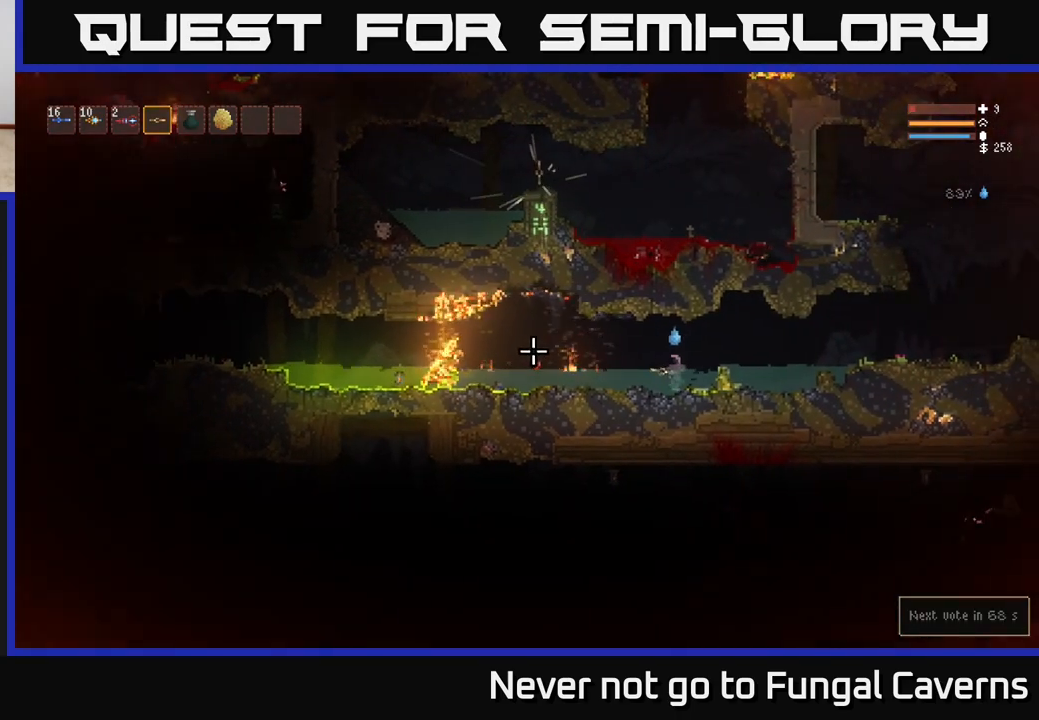
{"buttons": [], "left_stick": "left", "right_stick": "left", "events": []}
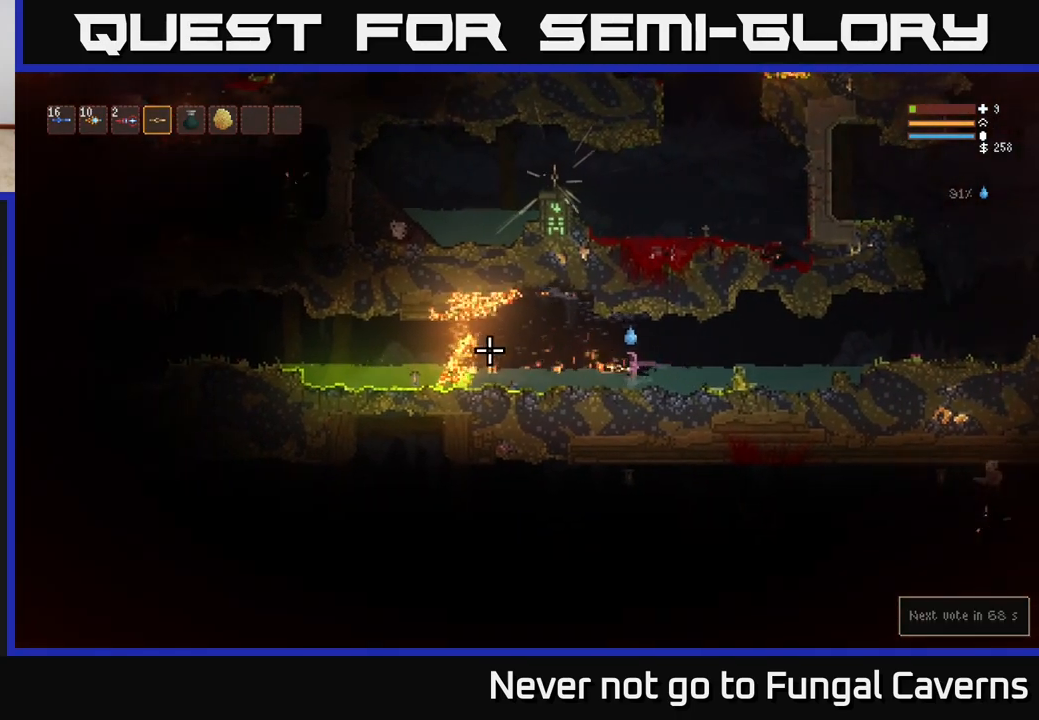
{"buttons": [], "left_stick": "left", "right_stick": "left", "events": []}
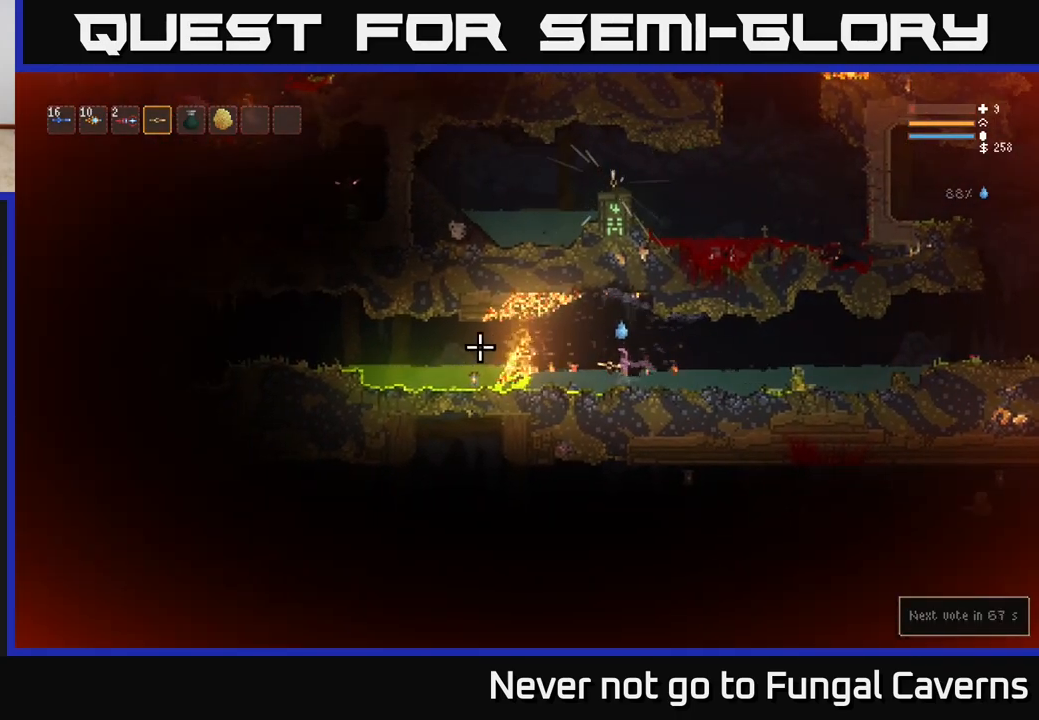
{"buttons": ["L2"], "left_stick": "left", "right_stick": "left", "events": [[250, "L2", "down"]]}
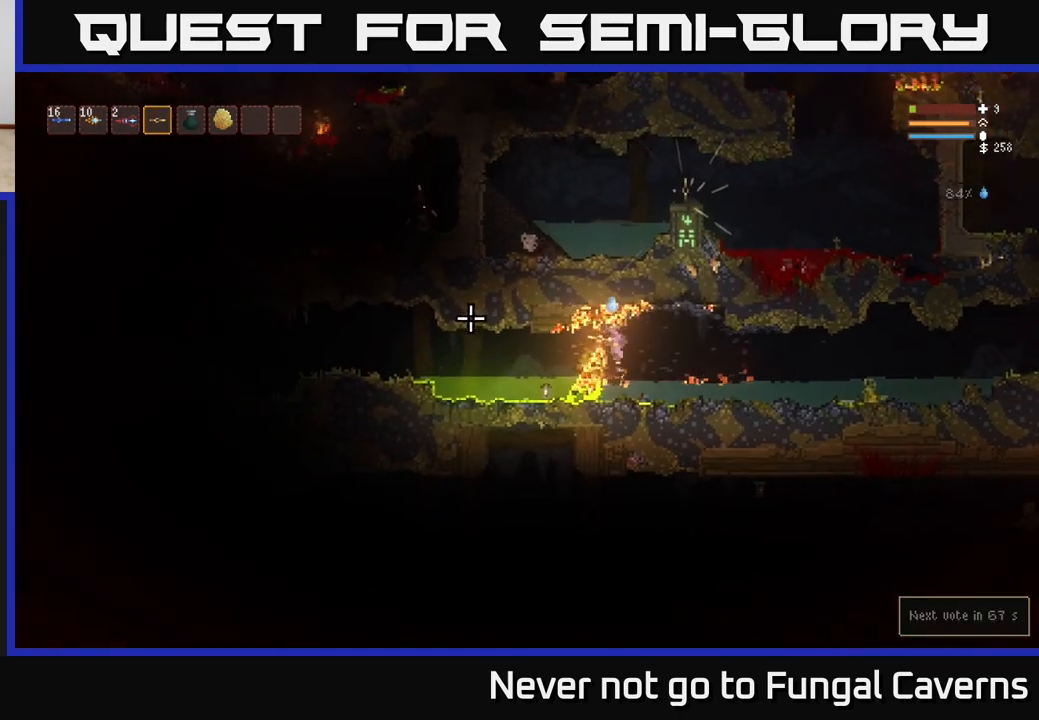
{"buttons": [], "left_stick": "left", "right_stick": "left", "events": [[17, "L2", "up"], [350, "L2", "down"], [467, "L2", "up"]]}
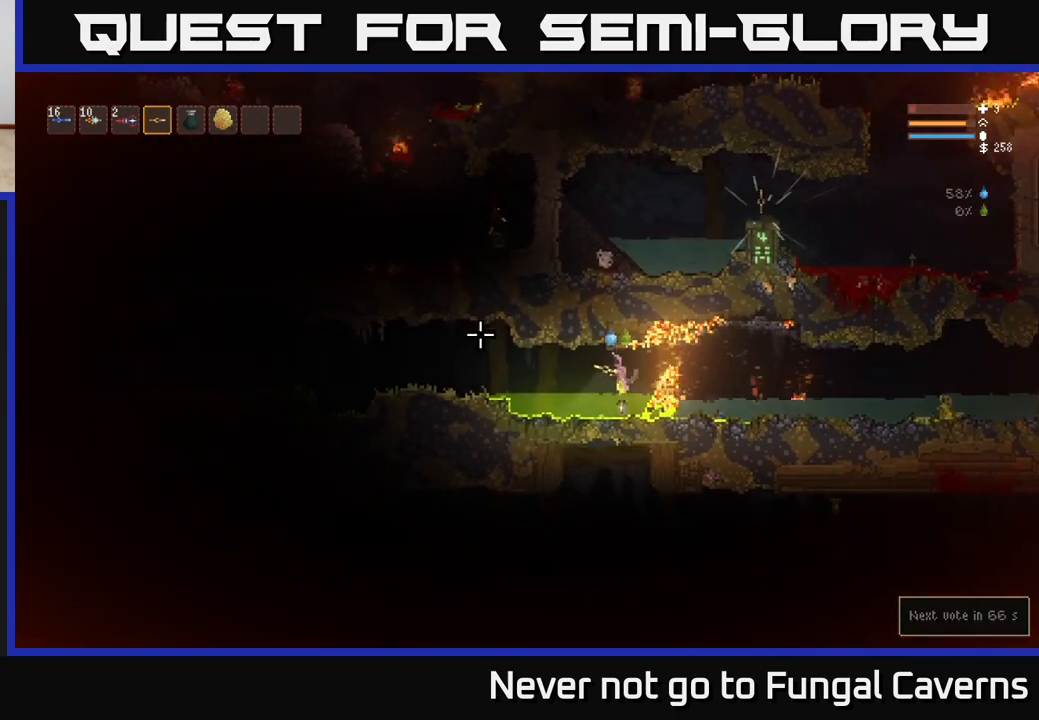
{"buttons": ["L2"], "left_stick": "left", "right_stick": "left", "events": [[83, "L2", "down"], [200, "L2", "up"], [433, "L2", "down"]]}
========================
▸ **Work instructions**
Collect, from the material above, every line containing the word "down".

▸ **Answer area**
{"buttons": ["L2"], "left_stick": "left", "right_stick": "left", "events": [[250, "L2", "down"]]}
{"buttons": [], "left_stick": "left", "right_stick": "left", "events": [[17, "L2", "up"], [350, "L2", "down"], [467, "L2", "up"]]}
{"buttons": ["L2"], "left_stick": "left", "right_stick": "left", "events": [[83, "L2", "down"], [200, "L2", "up"], [433, "L2", "down"]]}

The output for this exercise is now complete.